■ Goal of the exercise ■
Each record, minus any picture, should be returned exactly as written.

■ Extracted information ■
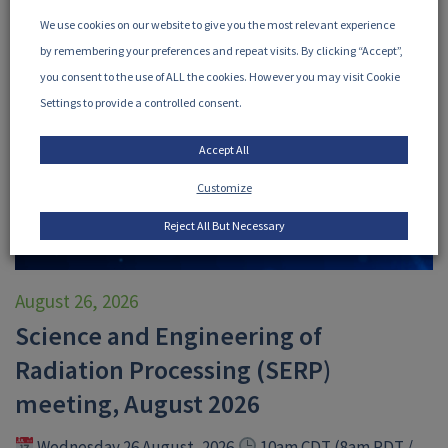
We use cookies on our website to give you the most relevant experience
by remembering your preferences and repeat visits. By clicking “Accept”,
you consent to the use of ALL the cookies. However you may visit Cookie
Settings to provide a controlled consent.
Accept All
Customize
Reject All But Necessary
August 26, 2026
Science and Engineering of
Radiation Processing (SERP)
meeting, August 2026
Wednesday 26 August, 2026
10am CDT (8am PDT /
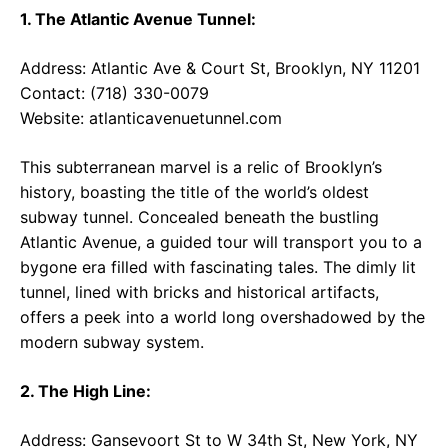
1. The Atlantic Avenue Tunnel:
Address: Atlantic Ave & Court St, Brooklyn, NY 11201
Contact: (718) 330-0079
Website:
atlanticavenuetunnel.com
This subterranean marvel is a relic of Brooklyn’s
history, boasting the title of the world’s oldest
subway tunnel. Concealed beneath the bustling
Atlantic Avenue, a guided tour will transport you to a
bygone era filled with fascinating tales. The dimly lit
tunnel, lined with bricks and historical artifacts,
offers a peek into a world long overshadowed by the
modern subway system.
2. The High Line:
Address: Gansevoort St to W 34th St, New York, NY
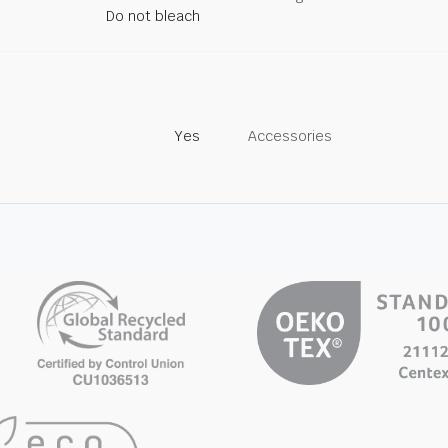
Do not bleach
Yes
Accessories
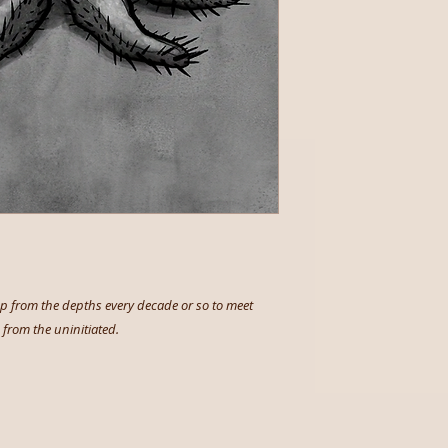
 up from the depths every decade or so to meet
from the uninitiated.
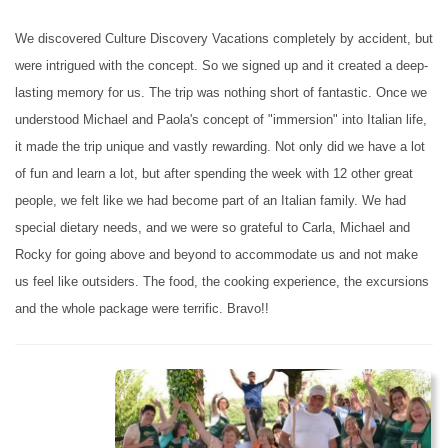
We discovered Culture Discovery Vacations completely by accident, but
were intrigued with the concept. So we signed up and it created a deep-
lasting memory for us. The trip was nothing short of fantastic. Once we
understood Michael and Paola's concept of "immersion" into Italian life,
it made the trip unique and vastly rewarding. Not only did we have a lot
of fun and learn a lot, but after spending the week with 12 other great
people, we felt like we had become part of an Italian family. We had
special dietary needs, and we were so grateful to Carla, Michael and
Rocky for going above and beyond to accommodate us and not make
us feel like outsiders. The food, the cooking experience, the excursions
and the whole package were terrific. Bravo!!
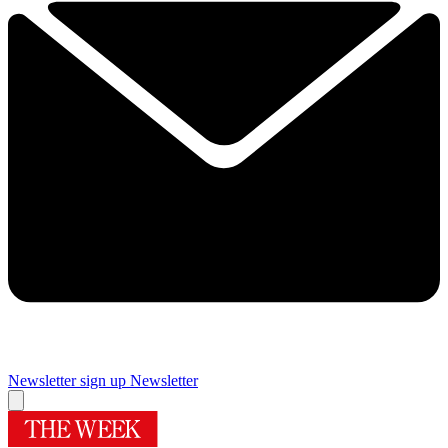
Newsletter sign up
Newsletter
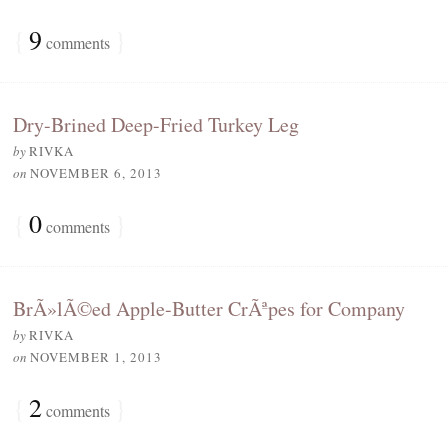
{
9
}
comments
Dry-Brined Deep-Fried Turkey Leg
by
RIVKA
on
NOVEMBER 6, 2013
{
0
}
comments
BrÃ»lÃ©ed Apple-Butter CrÃªpes for Company
by
RIVKA
on
NOVEMBER 1, 2013
{
2
}
comments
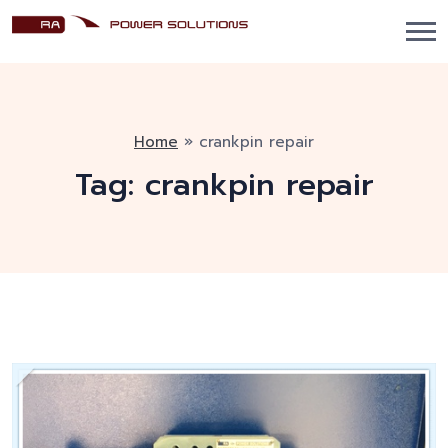
Home
»
crankpin repair
Tag:
crankpin repair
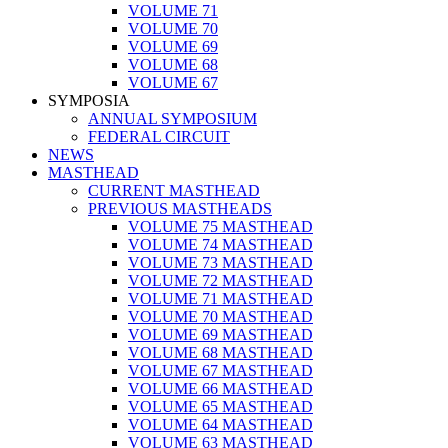
VOLUME 71
VOLUME 70
VOLUME 69
VOLUME 68
VOLUME 67
SYMPOSIA
ANNUAL SYMPOSIUM
FEDERAL CIRCUIT
NEWS
MASTHEAD
CURRENT MASTHEAD
PREVIOUS MASTHEADS
VOLUME 75 MASTHEAD
VOLUME 74 MASTHEAD
VOLUME 73 MASTHEAD
VOLUME 72 MASTHEAD
VOLUME 71 MASTHEAD
VOLUME 70 MASTHEAD
VOLUME 69 MASTHEAD
VOLUME 68 MASTHEAD
VOLUME 67 MASTHEAD
VOLUME 66 MASTHEAD
VOLUME 65 MASTHEAD
VOLUME 64 MASTHEAD
VOLUME 63 MASTHEAD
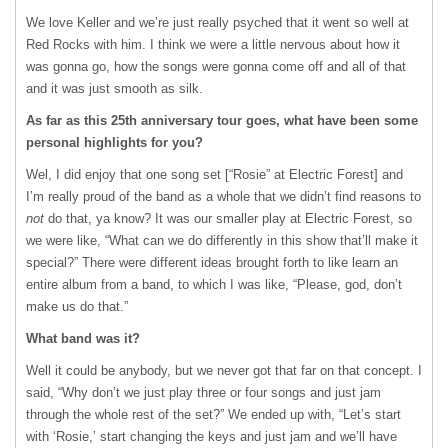
We love Keller and we’re just really psyched that it went so well at
Red Rocks with him. I think we were a little nervous about how it
was gonna go, how the songs were gonna come off and all of that
and it was just smooth as silk.
As far as this 25
th
anniversary tour goes, what have been some
personal highlights for you?
Wel, I did enjoy that one song set [“Rosie” at Electric Forest] and
I’m really proud of the band as a whole that we didn’t find reasons to
not
do that, ya know? It was our smaller play at Electric Forest, so
we were like, “What can we do differently in this show that’ll make it
special?” There were different ideas brought forth to like learn an
entire album from a band, to which I was like, “Please, god, don’t
make us do that.”
What band was it?
Well it could be anybody, but we never got that far on that concept. I
said, “Why don’t we just play three or four songs and just jam
through the whole rest of the set?” We ended up with, “Let’s start
with ‘Rosie,’ start changing the keys and just jam and we’ll have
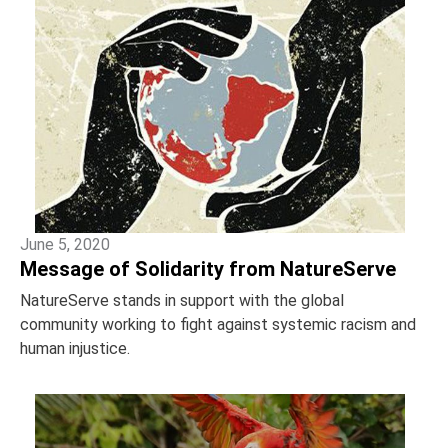
June 5, 2020
Message of Solidarity from NatureServe
NatureServe stands in support with the global
community working to fight against systemic racism and
human injustice.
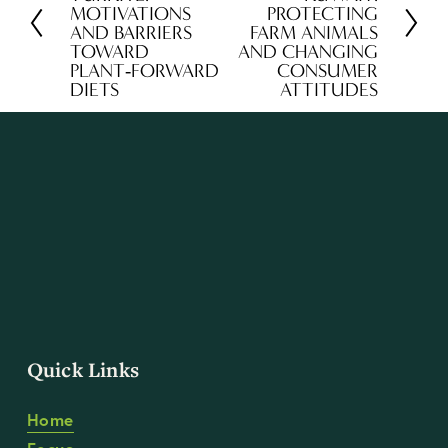
MOTIVATIONS
PROTECTING
e
x
AND BARRIERS
FARM ANIMALS
v
t
TOWARD
AND CHANGING
PLANT‑FORWARD
CONSUMER
i
DIETS
ATTITUDES
o
u
s
Quick Links
Home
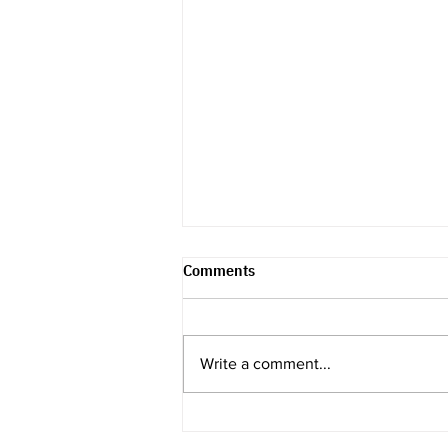
Comments
Write a comment...
Recap & Review -
Endometriosis & Its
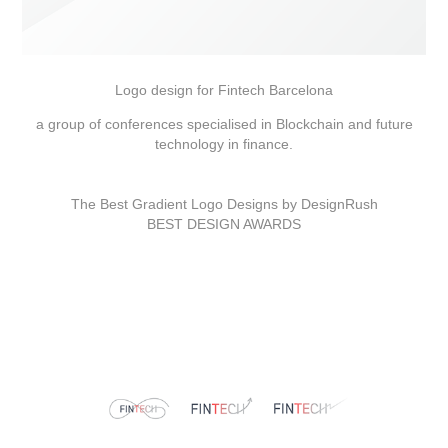
Logo design for Fintech Barcelona
a group of conferences specialised in Blockchain and future
technology in finance.
The Best Gradient Logo Designs by DesignRush
BEST DESIGN AWARDS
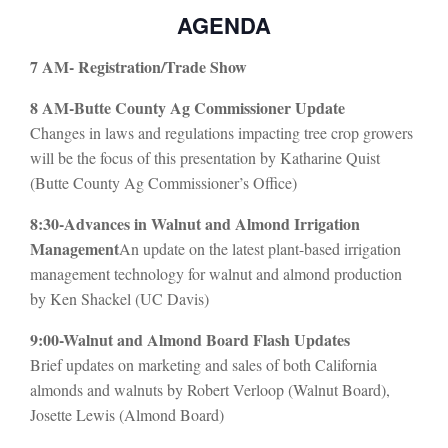
AGENDA
7 AM- Registration/Trade Show
8 AM-Butte County Ag Commissioner Update
Changes in laws and regulations impacting tree crop growers
will be the focus of this presentation by Katharine Quist
(Butte County Ag Commissioner’s Office)
8:30-Advances in Walnut and Almond Irrigation
Management
An update on the latest plant-based irrigation
management technology for walnut and almond production
by Ken Shackel (UC Davis)
9:00-Walnut and Almond Board Flash Updates
Brief updates on marketing and sales of both California
almonds and walnuts by Robert Verloop (Walnut Board),
Josette Lewis (Almond Board)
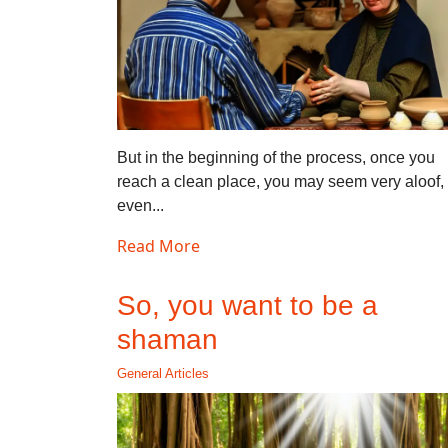
But in the beginning of the process, once you
reach a clean place, you may seem very aloof,
even...
Read More
So, you want to be a
shaman
General Articles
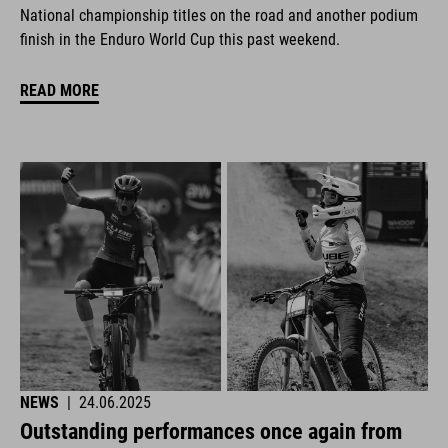
National championship titles on the road and another podium
finish in the Enduro World Cup this past weekend.
READ MORE
NEWS
|
24.06.2025
Outstanding performances once again from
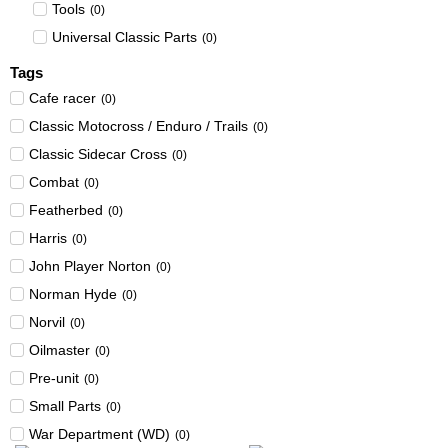
Tools
(
0
)
Universal Classic Parts
(
0
)
Tags
Cafe racer
(
0
)
Classic Motocross / Enduro / Trails
(
0
)
Classic Sidecar Cross
(
0
)
Combat
(
0
)
Featherbed
(
0
)
Harris
(
0
)
John Player Norton
(
0
)
Norman Hyde
(
0
)
Norvil
(
0
)
Oilmaster
(
0
)
Pre-unit
(
0
)
Small Parts
(
0
)
War Department (WD)
(
0
)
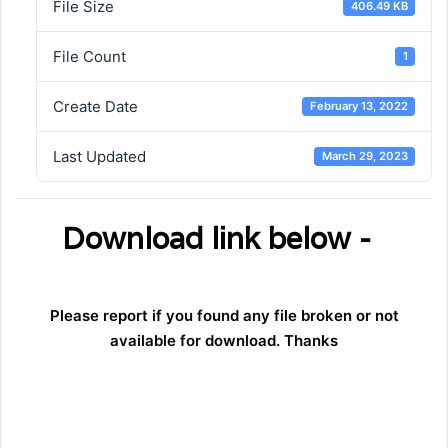
File Size
406.49 KB
File Count
1
Create Date
February 13, 2022
Last Updated
March 29, 2023
Download link below -
Please report if you found any file broken or not
available for download. Thanks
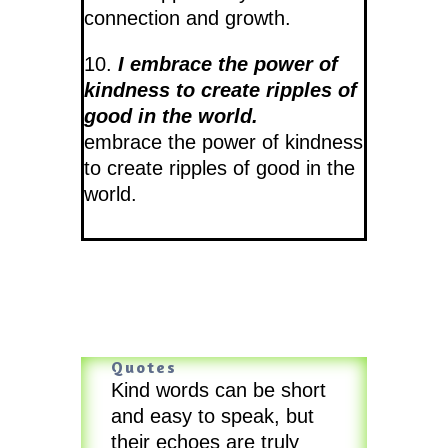
connection and growth.
10.
I embrace the power of
kindness to create ripples of
good in the world.
embrace the power of kindness
to create ripples of good in the
world.
Quotes
Kind words can be short
and easy to speak, but
their echoes are truly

■ Solution for this problem ■
We use cookies on our website to give you the most relevant experience
by remembering your preferences and repeat visits. By clicking “Accept”,
you consent to the use of ALL the cookies. However you may visit Cookie
Settings to provide a controlled consent.
Accept All
Customize
Reject All But Necessary
August 26, 2026
Science and Engineering of
Radiation Processing (SERP)
meeting, August 2026
Wednesday 26 August, 2026
10am CDT (8am PDT /
1. The Atlantic Avenue Tunnel:
Address: Atlantic Ave & Court St, Brooklyn, NY 11201
Contact: (718) 330-0079
Website:
atlanticavenuetunnel.com
This subterranean marvel is a relic of Brooklyn’s
history, boasting the title of the world’s oldest
subway tunnel. Concealed beneath the bustling
Atlantic Avenue, a guided tour will transport you to a
bygone era filled with fascinating tales. The dimly lit
tunnel, lined with bricks and historical artifacts,
offers a peek into a world long overshadowed by the
modern subway system.
2. The High Line:
Address: Gansevoort St to W 34th St, New York, NY
Do not bleach
Yes
Accessories
 up from the depths every decade or so to meet
from the uninitiated.
We discovered Culture Discovery Vacations completely by accident, but
were intrigued with the concept. So we signed up and it created a deep-
lasting memory for us. The trip was nothing short of fantastic. Once we
understood Michael and Paola's concept of "immersion" into Italian life,
it made the trip unique and vastly rewarding. Not only did we have a lot
of fun and learn a lot, but after spending the week with 12 other great
people, we felt like we had become part of an Italian family. We had
special dietary needs, and we were so grateful to Carla, Michael and
Rocky for going above and beyond to accommodate us and not make
us feel like outsiders. The food, the cooking experience, the excursions
and the whole package were terrific. Bravo!!
Newsletter sign up
Newsletter
{
9
}
comments
Dry-Brined Deep-Fried Turkey Leg
by
RIVKA
on
NOVEMBER 6, 2013
{
0
}
comments
BrÃ»lÃ©ed Apple-Butter CrÃªpes for Company
by
RIVKA
on
NOVEMBER 1, 2013
{
2
}
comments
Home
»
crankpin repair
Tag:
crankpin repair
VOLUME 71
VOLUME 70
VOLUME 69
VOLUME 68
VOLUME 67
SYMPOSIA
ANNUAL SYMPOSIUM
FEDERAL CIRCUIT
NEWS
MASTHEAD
CURRENT MASTHEAD
PREVIOUS MASTHEADS
VOLUME 75 MASTHEAD
VOLUME 74 MASTHEAD
VOLUME 73 MASTHEAD
VOLUME 72 MASTHEAD
VOLUME 71 MASTHEAD
VOLUME 70 MASTHEAD
VOLUME 69 MASTHEAD
VOLUME 68 MASTHEAD
VOLUME 67 MASTHEAD
VOLUME 66 MASTHEAD
VOLUME 65 MASTHEAD
VOLUME 64 MASTHEAD
VOLUME 63 MASTHEAD
We love Keller and we’re just really psyched that it went so well at
Red Rocks with him. I think we were a little nervous about how it
was gonna go, how the songs were gonna come off and all of that
and it was just smooth as silk.
As far as this 25
th
anniversary tour goes, what have been some
personal highlights for you?
Wel, I did enjoy that one song set [“Rosie” at Electric Forest] and
I’m really proud of the band as a whole that we didn’t find reasons to
not
do that, ya know? It was our smaller play at Electric Forest, so
we were like, “What can we do differently in this show that’ll make it
special?” There were different ideas brought forth to like learn an
entire album from a band, to which I was like, “Please, god, don’t
make us do that.”
What band was it?
Well it could be anybody, but we never got that far on that concept. I
said, “Why don’t we just play three or four songs and just jam
through the whole rest of the set?” We ended up with, “Let’s start
with ‘Rosie,’ start changing the keys and just jam and we’ll have
June 5, 2020
Message of Solidarity from NatureServe
NatureServe stands in support with the global
community working to fight against systemic racism and
human injustice.
MOTIVATIONS
PROTECTING
e
x
AND BARRIERS
FARM ANIMALS
v
t
TOWARD
AND CHANGING
PLANT‑FORWARD
CONSUMER
i
DIETS
ATTITUDES
o
u
s
Quick Links
Home
Comments
Write a comment...
Recap & Review -
Endometriosis & Its
Logo design for Fintech Barcelona
a group of conferences specialised in Blockchain and future
technology in finance.
The Best Gradient Logo Designs by DesignRush
BEST DESIGN AWARDS
AGENDA
7 AM- Registration/Trade Show
8 AM-Butte County Ag Commissioner Update
Changes in laws and regulations impacting tree crop growers
will be the focus of this presentation by Katharine Quist
(Butte County Ag Commissioner’s Office)
8:30-Advances in Walnut and Almond Irrigation
Management
An update on the latest plant-based irrigation
management technology for walnut and almond production
by Ken Shackel (UC Davis)
9:00-Walnut and Almond Board Flash Updates
Brief updates on marketing and sales of both California
almonds and walnuts by Robert Verloop (Walnut Board),
Josette Lewis (Almond Board)
But in the beginning of the process, once you
reach a clean place, you may seem very aloof,
even...
Read More
So, you want to be a
shaman
General Articles
National championship titles on the road and another podium
finish in the Enduro World Cup this past weekend.
READ MORE
NEWS
|
24.06.2025
Outstanding performances once again from
Tools
(
0
)
Universal Classic Parts
(
0
)
Tags
Cafe racer
(
0
)
Classic Motocross / Enduro / Trails
(
0
)
Classic Sidecar Cross
(
0
)
Combat
(
0
)
Featherbed
(
0
)
Harris
(
0
)
John Player Norton
(
0
)
Norman Hyde
(
0
)
Norvil
(
0
)
Oilmaster
(
0
)
Pre-unit
(
0
)
Small Parts
(
0
)
War Department (WD)
(
0
)
File Size
406.49 KB
File Count
1
Create Date
February 13, 2022
Last Updated
March 29, 2023
Download link below -
Please report if you found any file broken or not
available for download. Thanks
connection and growth.
10.
I embrace the power of
kindness to create ripples of
good in the world.
embrace the power of kindness
to create ripples of good in the
world.
Quotes
Kind words can be short
and easy to speak, but
their echoes are truly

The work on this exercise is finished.